Stoller’s father invented the tubular bandage; the family business became part of SSL, which also owned the condom–maker Durex and was eventually taken over by house-hold goods giant Reckitt Benckiser. In the 1980s, Norman established his own charity to help local causes. Then in the early 2000s he decided to back a kitchen salesman from Bolton, John Roberts, who was selling white goods via the internet. That business became AO World, which I also claim to have spotted before it was famous but didn’t have a chance to invest in. Stoller did, and when it floated on the stock market two years ago at what I described here as a ‘slightly ridiculous’ dotcom valuation of £1.6 billion — the shares were being chased by every institution in London — his stake was briefly worth £120 million.

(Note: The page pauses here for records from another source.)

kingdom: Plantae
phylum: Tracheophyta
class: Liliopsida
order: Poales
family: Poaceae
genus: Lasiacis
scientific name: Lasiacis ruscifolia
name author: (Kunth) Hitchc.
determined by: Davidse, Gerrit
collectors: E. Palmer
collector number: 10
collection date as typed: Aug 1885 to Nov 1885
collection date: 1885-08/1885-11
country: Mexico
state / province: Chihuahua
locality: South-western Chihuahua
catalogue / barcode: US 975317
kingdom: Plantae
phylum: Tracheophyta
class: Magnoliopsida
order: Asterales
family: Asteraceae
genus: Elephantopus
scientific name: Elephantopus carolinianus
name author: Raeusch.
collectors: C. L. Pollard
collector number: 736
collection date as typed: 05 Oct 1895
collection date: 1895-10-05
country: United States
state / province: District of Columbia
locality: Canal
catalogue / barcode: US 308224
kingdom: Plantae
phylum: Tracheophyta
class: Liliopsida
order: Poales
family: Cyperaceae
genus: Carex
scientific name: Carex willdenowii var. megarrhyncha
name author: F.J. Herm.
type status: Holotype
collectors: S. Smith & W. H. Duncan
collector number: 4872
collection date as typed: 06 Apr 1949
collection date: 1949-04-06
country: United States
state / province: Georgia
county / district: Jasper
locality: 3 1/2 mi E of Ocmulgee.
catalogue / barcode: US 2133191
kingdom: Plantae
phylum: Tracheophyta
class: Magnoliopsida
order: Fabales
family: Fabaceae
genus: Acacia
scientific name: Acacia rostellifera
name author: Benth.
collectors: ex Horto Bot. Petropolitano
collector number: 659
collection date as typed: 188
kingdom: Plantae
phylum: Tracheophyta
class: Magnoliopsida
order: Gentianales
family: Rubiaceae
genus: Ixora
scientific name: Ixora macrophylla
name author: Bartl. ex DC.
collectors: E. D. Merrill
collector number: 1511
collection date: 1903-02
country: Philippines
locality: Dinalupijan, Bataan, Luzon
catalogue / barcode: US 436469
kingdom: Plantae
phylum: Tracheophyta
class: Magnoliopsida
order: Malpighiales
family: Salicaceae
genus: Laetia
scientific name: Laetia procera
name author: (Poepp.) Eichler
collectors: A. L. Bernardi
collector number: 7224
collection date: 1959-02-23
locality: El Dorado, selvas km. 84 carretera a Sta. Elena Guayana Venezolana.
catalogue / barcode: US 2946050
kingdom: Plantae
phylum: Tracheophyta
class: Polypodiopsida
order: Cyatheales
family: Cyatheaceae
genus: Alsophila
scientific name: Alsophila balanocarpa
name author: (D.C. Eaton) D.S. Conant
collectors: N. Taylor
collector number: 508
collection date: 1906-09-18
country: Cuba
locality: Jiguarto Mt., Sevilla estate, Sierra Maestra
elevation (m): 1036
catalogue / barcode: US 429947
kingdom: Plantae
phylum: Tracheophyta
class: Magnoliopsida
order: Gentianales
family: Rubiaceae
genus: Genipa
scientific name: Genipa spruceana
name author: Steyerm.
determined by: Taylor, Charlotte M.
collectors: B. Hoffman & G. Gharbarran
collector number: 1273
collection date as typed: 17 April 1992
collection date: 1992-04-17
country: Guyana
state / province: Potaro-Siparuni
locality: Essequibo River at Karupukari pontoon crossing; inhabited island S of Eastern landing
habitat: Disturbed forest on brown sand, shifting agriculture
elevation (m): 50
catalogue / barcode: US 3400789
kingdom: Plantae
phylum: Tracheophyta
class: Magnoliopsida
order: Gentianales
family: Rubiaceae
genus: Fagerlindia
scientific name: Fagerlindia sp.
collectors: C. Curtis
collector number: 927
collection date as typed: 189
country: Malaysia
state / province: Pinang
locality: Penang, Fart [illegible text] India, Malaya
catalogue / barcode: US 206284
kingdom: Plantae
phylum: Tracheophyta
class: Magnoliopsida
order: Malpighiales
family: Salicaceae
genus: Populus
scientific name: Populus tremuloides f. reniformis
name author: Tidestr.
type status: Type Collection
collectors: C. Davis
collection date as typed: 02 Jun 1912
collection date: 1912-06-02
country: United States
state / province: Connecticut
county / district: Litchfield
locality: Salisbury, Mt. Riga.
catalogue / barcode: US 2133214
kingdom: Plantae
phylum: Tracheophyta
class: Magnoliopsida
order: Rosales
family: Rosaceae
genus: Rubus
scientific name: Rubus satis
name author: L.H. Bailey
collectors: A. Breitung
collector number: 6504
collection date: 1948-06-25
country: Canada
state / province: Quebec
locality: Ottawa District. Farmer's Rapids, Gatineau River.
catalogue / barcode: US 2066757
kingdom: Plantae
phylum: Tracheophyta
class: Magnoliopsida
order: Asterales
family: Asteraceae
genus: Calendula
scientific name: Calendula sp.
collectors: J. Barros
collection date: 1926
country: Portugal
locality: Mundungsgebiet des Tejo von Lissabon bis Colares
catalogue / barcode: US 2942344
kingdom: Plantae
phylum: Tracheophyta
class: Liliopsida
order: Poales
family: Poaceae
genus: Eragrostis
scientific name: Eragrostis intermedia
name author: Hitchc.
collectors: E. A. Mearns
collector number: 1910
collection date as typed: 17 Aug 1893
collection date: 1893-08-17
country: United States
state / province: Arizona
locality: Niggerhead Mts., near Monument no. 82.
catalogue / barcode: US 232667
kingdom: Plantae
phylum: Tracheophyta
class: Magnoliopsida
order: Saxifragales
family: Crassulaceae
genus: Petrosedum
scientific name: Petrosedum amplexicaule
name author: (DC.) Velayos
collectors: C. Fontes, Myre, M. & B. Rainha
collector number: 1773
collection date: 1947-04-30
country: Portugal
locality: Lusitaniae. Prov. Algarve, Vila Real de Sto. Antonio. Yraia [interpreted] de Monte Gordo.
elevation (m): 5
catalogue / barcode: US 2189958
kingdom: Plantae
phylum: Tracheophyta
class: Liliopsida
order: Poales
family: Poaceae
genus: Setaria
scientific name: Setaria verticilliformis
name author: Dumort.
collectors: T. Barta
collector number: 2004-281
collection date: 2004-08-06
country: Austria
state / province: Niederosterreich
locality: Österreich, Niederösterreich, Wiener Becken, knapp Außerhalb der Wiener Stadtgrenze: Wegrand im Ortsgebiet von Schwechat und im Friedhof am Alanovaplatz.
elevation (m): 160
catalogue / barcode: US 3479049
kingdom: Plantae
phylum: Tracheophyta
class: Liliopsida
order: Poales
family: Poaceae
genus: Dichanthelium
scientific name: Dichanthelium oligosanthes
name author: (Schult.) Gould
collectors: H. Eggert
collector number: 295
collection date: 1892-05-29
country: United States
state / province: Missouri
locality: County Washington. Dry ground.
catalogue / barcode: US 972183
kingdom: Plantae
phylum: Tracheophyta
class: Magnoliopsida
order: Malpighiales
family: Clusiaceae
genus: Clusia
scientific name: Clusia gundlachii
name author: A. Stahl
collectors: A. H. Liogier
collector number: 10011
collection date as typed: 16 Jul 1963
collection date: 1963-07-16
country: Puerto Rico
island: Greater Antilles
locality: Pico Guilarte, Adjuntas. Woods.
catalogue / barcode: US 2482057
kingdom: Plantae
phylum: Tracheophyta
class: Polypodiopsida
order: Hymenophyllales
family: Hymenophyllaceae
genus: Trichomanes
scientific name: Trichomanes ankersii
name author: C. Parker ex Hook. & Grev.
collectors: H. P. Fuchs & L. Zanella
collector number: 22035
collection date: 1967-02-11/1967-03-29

The price soon dived but Stoller had already sold half, put £50 million of the proceeds into his charitable trust, and started pouring cash into projects ranging from support for young Oldham entrepreneurs to a new organ for Manchester cathedral. ‘We don’t give money away, we give money back,’ he told the Oldham Chronicle. ‘It’s a joy that we have the privilege of giving.’ Raise a glass to Sir Norman.